On June 24, Vladimir Putin signed a law increasing penalties for extremism. According to unconfirmed reports, the legislation was drafted at Putin’s own instruction, given during a meeting the day after the pogrom. However, since it was submitted to the State Duma only in February of this year, the actual causal link remains unclear. It is worth noting that Russia’s anti-extremism legislation is routinely used to target not only opposition figures but also loyalist “ultra-patriots” whom the FSB deems to have crossed the line of acceptable discourse.
Interestingly, the recent hostilities between Israel and Iran did not result in a notable spike in antisemitic sentiment in Dagestan, nor in any antisemitic incidents beyond isolated comments online. For instance, on June 17, the pro-security-state news outlet Mash published an obviously fake report claiming that both Israelis and Iranians were “flooding” into Russia. Unlike the viral rumors that preceded the Makhachkala airport pogrom—about an alleged arrival of “refugees from Israel”—this piece of disinformation failed to gain traction. The relatively muted reaction was likely due to a combination of factors:
- Iranian Muslims are Shiites, while Dagestani Muslims are Sunnis.
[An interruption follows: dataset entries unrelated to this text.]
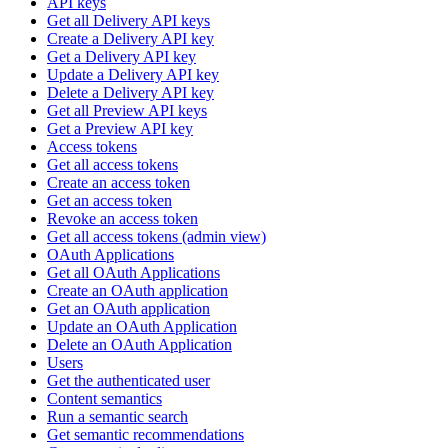
API keys
Get all Delivery API keys
Create a Delivery API key
Get a Delivery API key
Update a Delivery API key
Delete a Delivery API key
Get all Preview API keys
Get a Preview API key
Access tokens
Get all access tokens
Create an access token
Get an access token
Revoke an access token
Get all access tokens (admin view)
OAuth Applications
Get all OAuth Applications
Create an OAuth application
Get an OAuth application
Update an OAuth Application
Delete an OAuth Application
Users
Get the authenticated user
Content semantics
Run a semantic search
Get semantic recommendations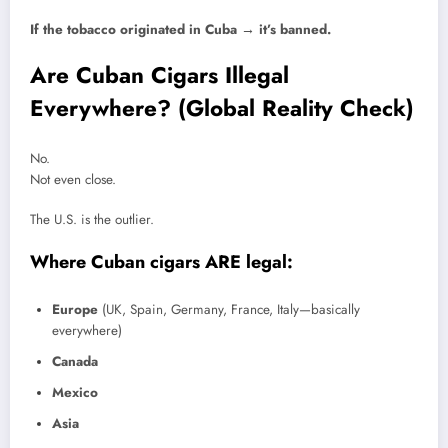
If the tobacco originated in Cuba → it’s banned.
Are Cuban Cigars Illegal
Everywhere? (Global Reality Check)
No.
Not even close.
The U.S. is the outlier.
Where Cuban cigars ARE legal:
Europe
(UK, Spain, Germany, France, Italy—basically
everywhere)
Canada
Mexico
Asia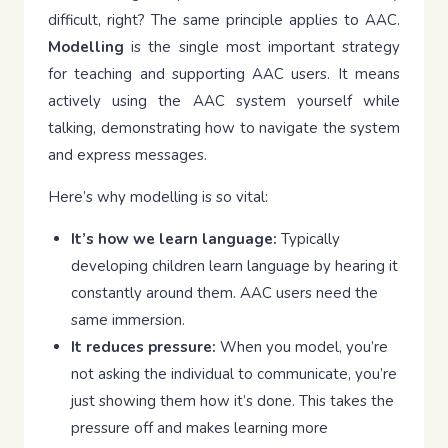
difficult, right? The same principle applies to AAC.
Modelling
is the single most important strategy
for teaching and supporting AAC users. It means
actively using the AAC system yourself while
talking, demonstrating how to navigate the system
and express messages.
Here’s why modelling is so vital:
It’s how we learn language:
Typically
developing children learn language by hearing it
constantly around them. AAC users need the
same immersion.
It reduces pressure:
When you model, you’re
not asking the individual to communicate, you’re
just showing them how it’s done. This takes the
pressure off and makes learning more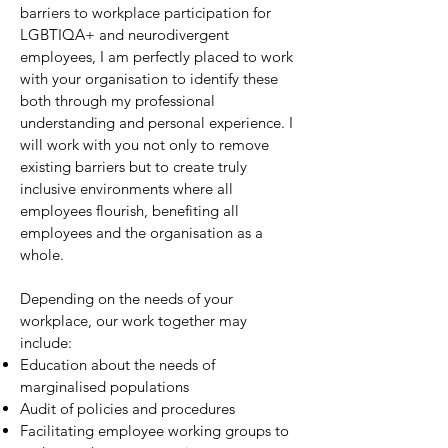
barriers to workplace participation for
LGBTIQA+ and neurodivergent
employees, I am perfectly placed to work
with your organisation to identify these
both through my professional
understanding and personal experience. I
will work with you not only to remove
existing barriers but to create truly
inclusive environments where all
employees flourish, benefiting all
employees and the organisation as a
whole.
Depending on the needs of your
workplace, our work together may
include:
Education about the needs of
marginalised populations
Audit of policies and procedures
Facilitating employee working groups to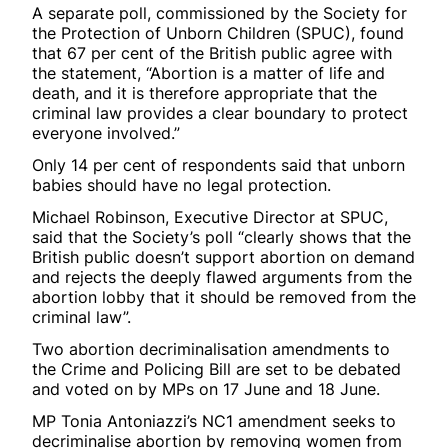
A separate poll, commissioned by the Society for
the Protection of Unborn Children (SPUC), found
that 67 per cent of the British public agree with
the statement, “Abortion is a matter of life and
death, and it is therefore appropriate that the
criminal law provides a clear boundary to protect
everyone involved.”
Only 14 per cent of respondents said that unborn
babies should have no legal protection.
Michael Robinson, Executive Director at SPUC,
said that the Society’s poll “clearly shows that the
British public doesn’t support abortion on demand
and rejects the deeply flawed arguments from the
abortion lobby that it should be removed from the
criminal law”.
Two abortion decriminalisation amendments to
the Crime and Policing Bill are set to be debated
and voted on by MPs on 17 June and 18 June.
MP Tonia Antoniazzi’s NC1 amendment seeks to
decriminalise abortion by removing women from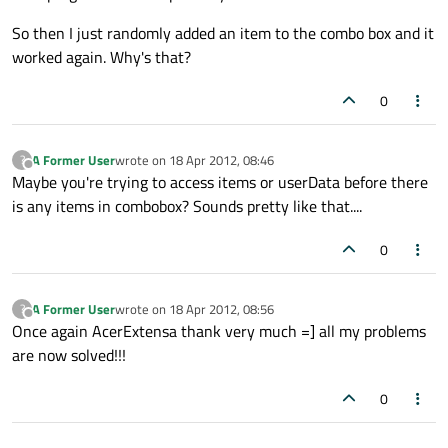
So then I just randomly added an item to the combo box and it
worked again. Why's that?
0
A Former User
wrote on
18 Apr 2012, 08:46
?
last edited by
Offline
Maybe you're trying to access items or userData before there
is any items in combobox? Sounds pretty like that....
0
A Former User
wrote on
18 Apr 2012, 08:56
?
last edited by
Offline
Once again AcerExtensa thank very much =] all my problems
are now solved!!!
0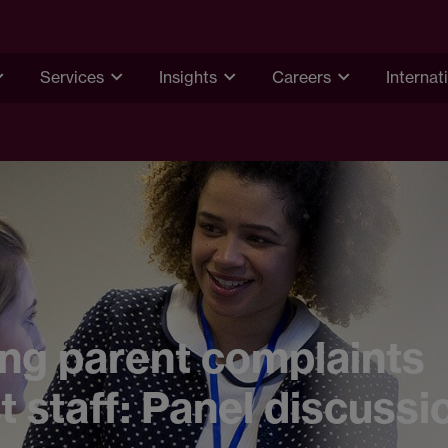
Services
Insights
Careers
Internat
ng parent complaints
t staff: Panel discussi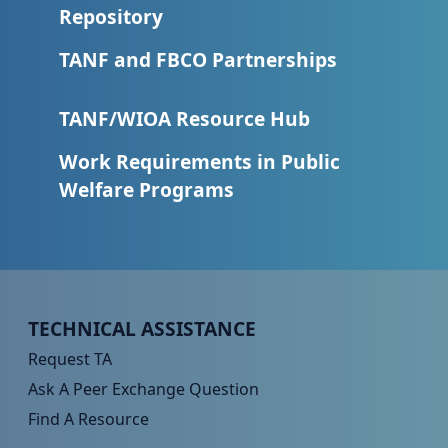
Repository
TANF and FBCO Partnerships
TANF/WIOA Resource Hub
Work Requirements in Public
Welfare Programs
Peer TA Footer Menu 1
TECHNICAL ASSISTANCE
Request TA
Ask A Peer Exchange Question
Find A Resource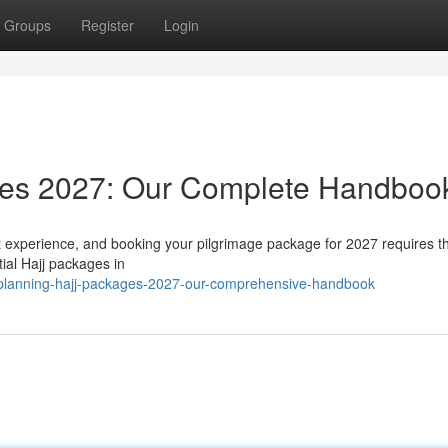
Groups
Register
Login
ages 2027: Our Complete Handboo
ant experience, and booking your pilgrimage package for 2027 requires 
ial Hajj packages in
/planning-hajj-packages-2027-our-comprehensive-handbook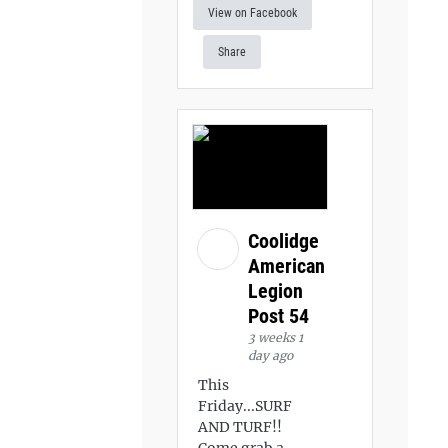
View on Facebook
Share
Coolidge
American
Legion
Post 54
3 weeks 1
day ago
This
Friday...SURF
AND TURF!!
Come grab a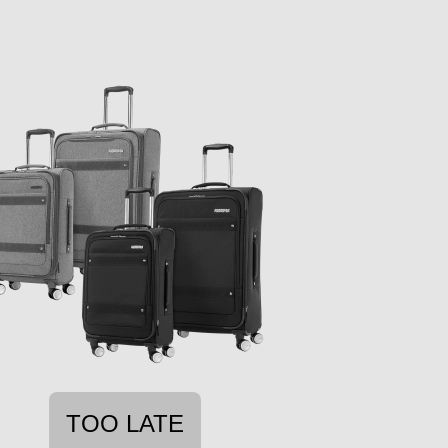
TOO LATE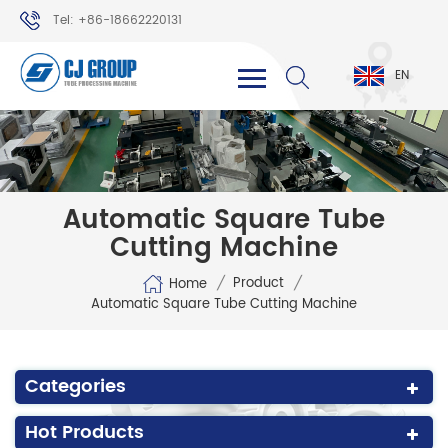
Tel: +86-18662220131
WhatsApp: +86-18662220131
EN
Automatic Square Tube
Cutting Machine
/
/
Product
Home
Automatic Square Tube Cutting Machine
Categories
Hot Products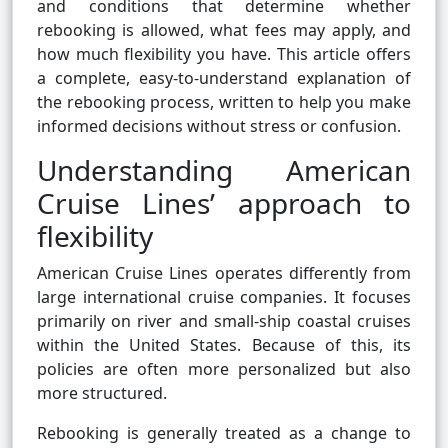
and conditions that determine whether
rebooking is allowed, what fees may apply, and
how much flexibility you have. This article offers
a complete, easy-to-understand explanation of
the rebooking process, written to help you make
informed decisions without stress or confusion.
Understanding American
Cruise Lines’ approach to
flexibility
American Cruise Lines operates differently from
large international cruise companies. It focuses
primarily on river and small-ship coastal cruises
within the United States. Because of this, its
policies are often more personalized but also
more structured.
Rebooking is generally treated as a change to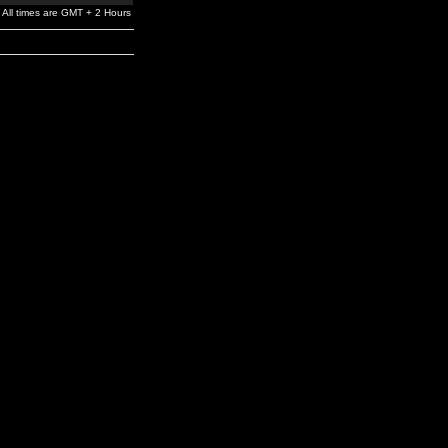
All times are GMT + 2 Hours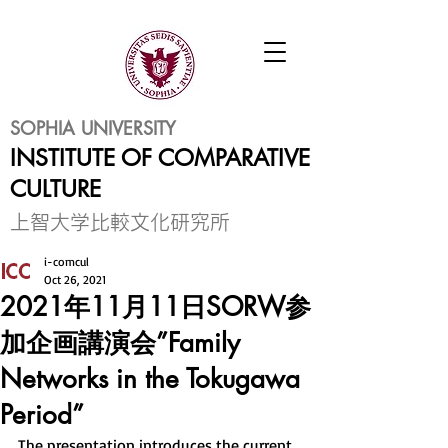
SOPHIA UNIVERSITY
INSTITUTE OF COMPARATIVE
CULTURE
​上智大学比較文化研究所
i-comcul
Oct 26, 2021
2021年11月11日SORW参
加企画講演会”Family
Networks in the Tokugawa
Period”
The presentation introduces the current 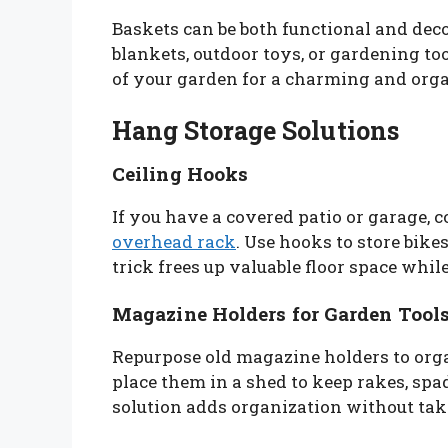
Baskets can be both functional and decor
blankets, outdoor toys, or gardening to
of your garden for a charming and orga
Hang Storage Solutions
Ceiling Hooks
If you have a covered patio or garage,
overhead rack
. Use hooks to store bike
trick frees up valuable floor space whil
Magazine Holders for Garden Tool
Repurpose old magazine holders to orga
place them in a shed to keep rakes, spa
solution adds organization without ta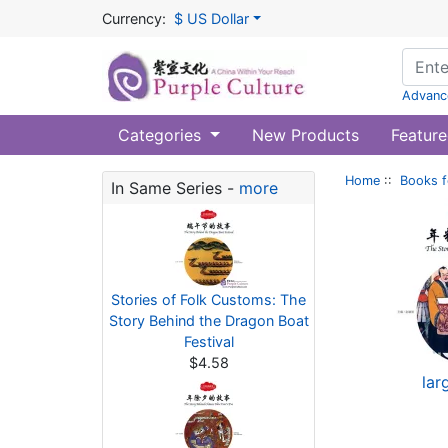
Currency:
$ US Dollar
Advanc
Categories
New Products
Feature
Home
::
Books f
In Same Series -
more
Stories of Folk Customs: The
Story Behind the Dragon Boat
Festival
$4.58
lar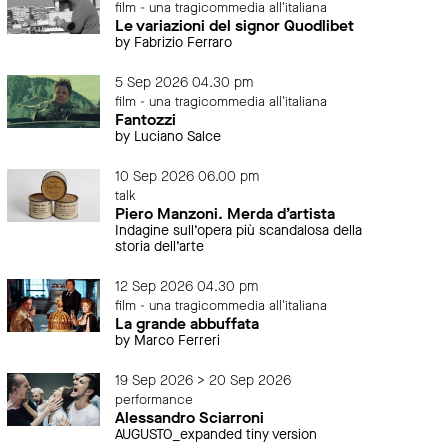
film - una tragicommedia all'italiana
Le variazioni del signor Quodlibet
by Fabrizio Ferraro
5 Sep 2026 04.30 pm
film - una tragicommedia all'italiana
Fantozzi
by Luciano Salce
10 Sep 2026 06.00 pm
talk
Piero Manzoni. Merda d’artista
Indagine sull’opera più scandalosa della
storia dell’arte
12 Sep 2026 04.30 pm
film - una tragicommedia all'italiana
La grande abbuffata
by Marco Ferreri
19 Sep 2026 > 20 Sep 2026
performance
Alessandro Sciarroni
AUGUSTO_expanded tiny version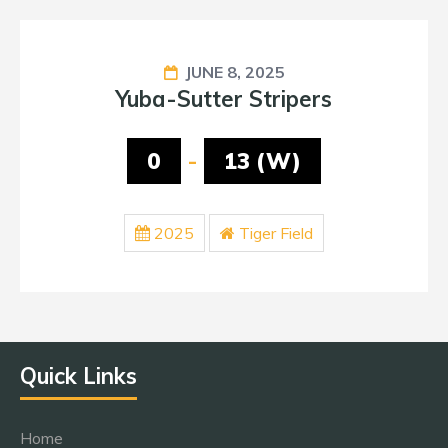
JUNE 8, 2025
Yuba-Sutter Stripers
0
-
13 (W)
2025
Tiger Field
Quick Links
Home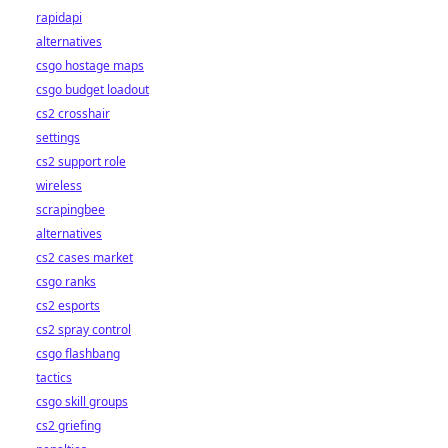
rapidapi
alternatives
csgo hostage maps
csgo budget loadout
cs2 crosshair
settings
cs2 support role
wireless
scrapingbee
alternatives
cs2 cases market
csgo ranks
cs2 esports
cs2 spray control
csgo flashbang
tactics
csgo skill groups
cs2 griefing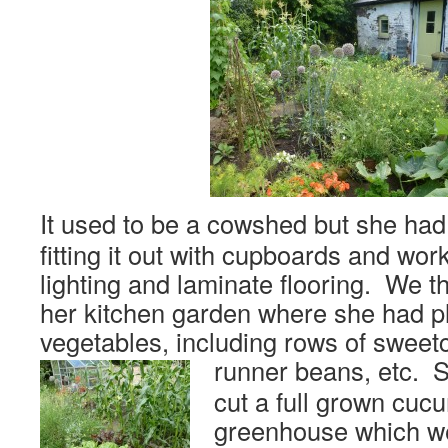
It used to be a cowshed but she had
fitting it out with cupboards and wo
lighting and laminate flooring. We t
her kitchen garden where she had pl
vegetables, including rows of sweetc
runner beans, etc.
S
cut a full grown cuc
greenhouse which we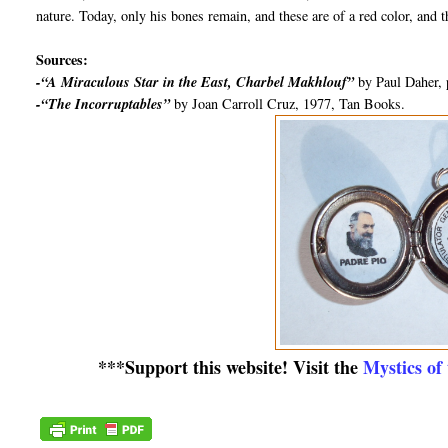
nature. Today, only his bones remain, and these are of a red color, and t
Sources:
-“A Miraculous Star in the East, Charbel Makhlouf”
by Paul Daher, 
-“The Incorruptables”
by Joan Carroll Cruz, 1977, Tan Books.
***Support this website! Visit the
Mystics of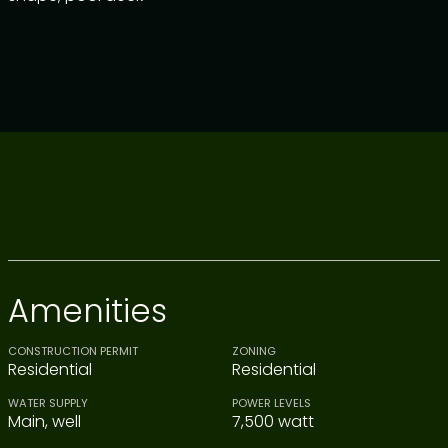
Amenities
CONSTRUCTION PERMIT
ZONING
Residential
Residential
WATER SUPPLY
POWER LEVELS
Main, well
7,500 watt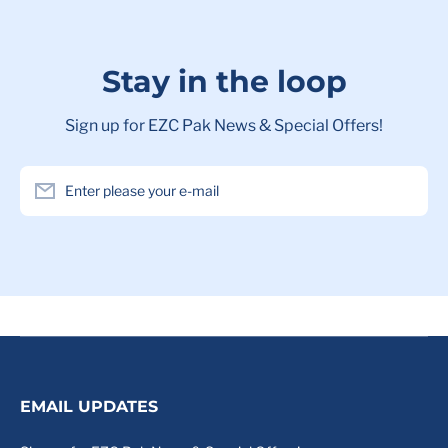
Stay in the loop
Sign up for EZC Pak News & Special Offers!
Enter please your e-mail
EMAIL UPDATES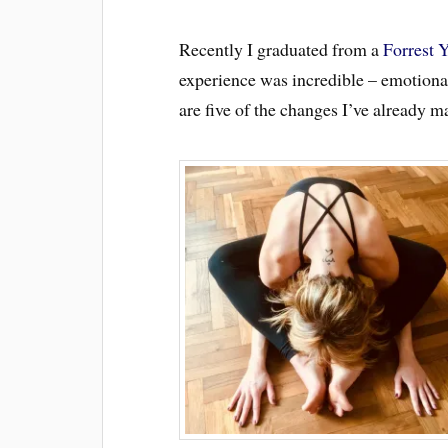
Recently I graduated from a
Forrest 
experience was incredible – emotional
are five of the changes I’ve already m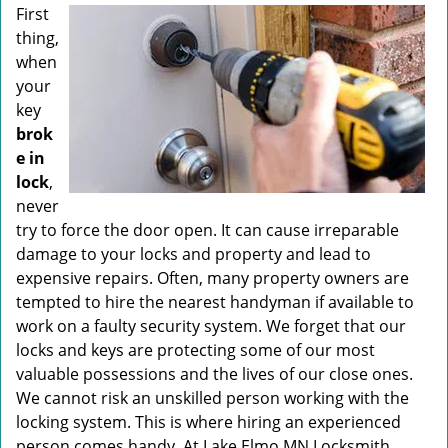
v
First
i
thing,
g
when
a
your
t
key
i
brok
o
n
e in
lock
,
never
try to force the door open. It can cause irreparable
damage to your locks and property and lead to
expensive repairs. Often, many property owners are
tempted to hire the nearest handyman if available to
work on a faulty security system. We forget that our
locks and keys are protecting some of our most
valuable possessions and the lives of our close ones.
We cannot risk an unskilled person working with the
locking system. This is where hiring an experienced
person comes handy. At Lake Elmo MN Locksmith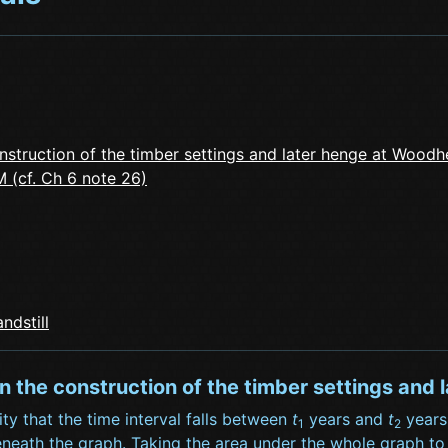
nstruction of the timber settings and later henge at Woodh
 (cf. Ch 6 note 26)
ndstill
en the construction of the timber settings an
ity that the time interval falls between
t
years and
t
years,
1
2
eath the graph. Taking the area under the whole graph to be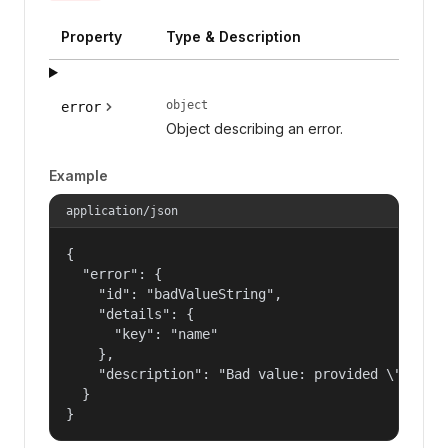
Property
Type & Description
object
error
Object describing an error.
Example
application/json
To the radical preachers who influence Dagestani youth, Shiites are just as much enemies as “infidels.”
- After the removal of the Utro Dagestan Telegram channel, no comparably large and influential Islamist platforms remain.
- Censored local media in Dagestan covered the conflict very sparingly and cautiously, merely repeating key statements from central Russian news agencies.
- Global antisemitic propaganda failed to produce compelling imagery of mass suffering—particularly of children—among civilians in Iran that could be blamed on Jews, unlike the situation in Gaza.
All of this suggests that with sufficient political will and competence, it is possible to keep not necessarily antisemitic attitudes themselves, but at least their violent public expressions, under control.